Adele war für sechs Grammys nominiert, nur übertroffen von Kanye West mit sieben Nominierungen. Der gewann auch gleich einen Preis – gemeinsam mit seinem Kollegen Jay-Z - für die "Beste Rap-Performance" und den Song "Otis". Doch die Herren waren leider abwesend. Dafür gab es ein nettes Duett von Rihanna und Coldplay, die sich für den Coldplay-Song "Paradise" vereinigten, den Rihanna mit den Worten "Make some noise für Whitney!" unterlegte. Danach ging es um die "Beste Rock Performance", und da ging der Preis an die Foo Fighters und ihren Song "Walk", den sie, so rühmten sich die Herren, "in einer Garage erfunden haben, mit einem Aufnahmegerät". Voll old school. Cool!

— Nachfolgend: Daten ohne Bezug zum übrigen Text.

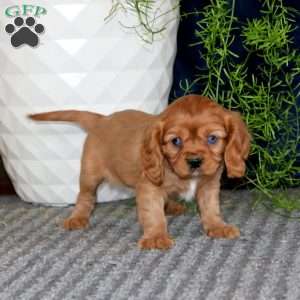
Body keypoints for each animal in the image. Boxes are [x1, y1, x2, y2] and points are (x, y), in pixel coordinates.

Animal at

Dann war wieder Whitney-Houston-Zeit: Stevie Wonder betrat die Bühne und hielt eine kleine Ansprache an "Whitney oben im Himmel. Wir alle lieben dich, Baby Houston!" Dann kam eine Frau, deren Stimme mindestens so stark ist wie die von Whitney Houston einmal war – Adele, deren "Rolling Into Deep" den Preis in der Kategorie "Best Song Of The Year" gewann. Adele dankte "meinem Arzt, der meine Stimme gerettet hat", nach ihrer Stimmenbandoperation. Und dann zeigte sie, wie gut die Stimme wieder funktioniert: Sie sang "Rolling Into Deep", kraftvoll und unverwechselbar – und bekam den längsten Applaus des Abends. Im Publikum konnte man auf den Lippen von Rihanna oder Paul McCartney ein Wort ablesen: "Wow!". Und die Wow-Momente gingen weiter. Jennifer Hudson betrat die Bühne und sang "I Will Always Love You" – in Gedenken an Whitney Houston. Es war ein großer, ein mutiger Auftritt, den man sich erst einmal trauen muss: So eine Stimme auszufüllen. Gerührte Tränen im Publikum, aber dann war wieder Adele-Zeit, die all die sechs Preise gewann, für die sie nominiert war – sie war der Hit des Abends.

"Oh my God!" Das beste Album ist "21"

Adele siegte in der Kategorie "Record Of The Year" ("Rolling Into Deep") und "Album Of The Year" ("21"). Letztere Auszeichnung brachte sie aus der Fassung: Adele weinte, als sie ihren größten Preis entgegen nahm. "Oh my God!", schluchzte sie. "Danke. Danke! Dieses Album war inspiriert von einer schlechten Beziehung. Es hat mein Leben verändert." Die Grammy-Nacht war ein angemessener Abend und eine von Frauen bestimmte Angelegenheit: Eine starke Stimme war gegangen – die von Whitney Houston. Eine andere lebte wieder auf – die von Adele.

Das Finale - Paul McCartney mit Bruce Springsteen und den Foo Fighters auf der Bühne - brauchte kein Mensch mehr.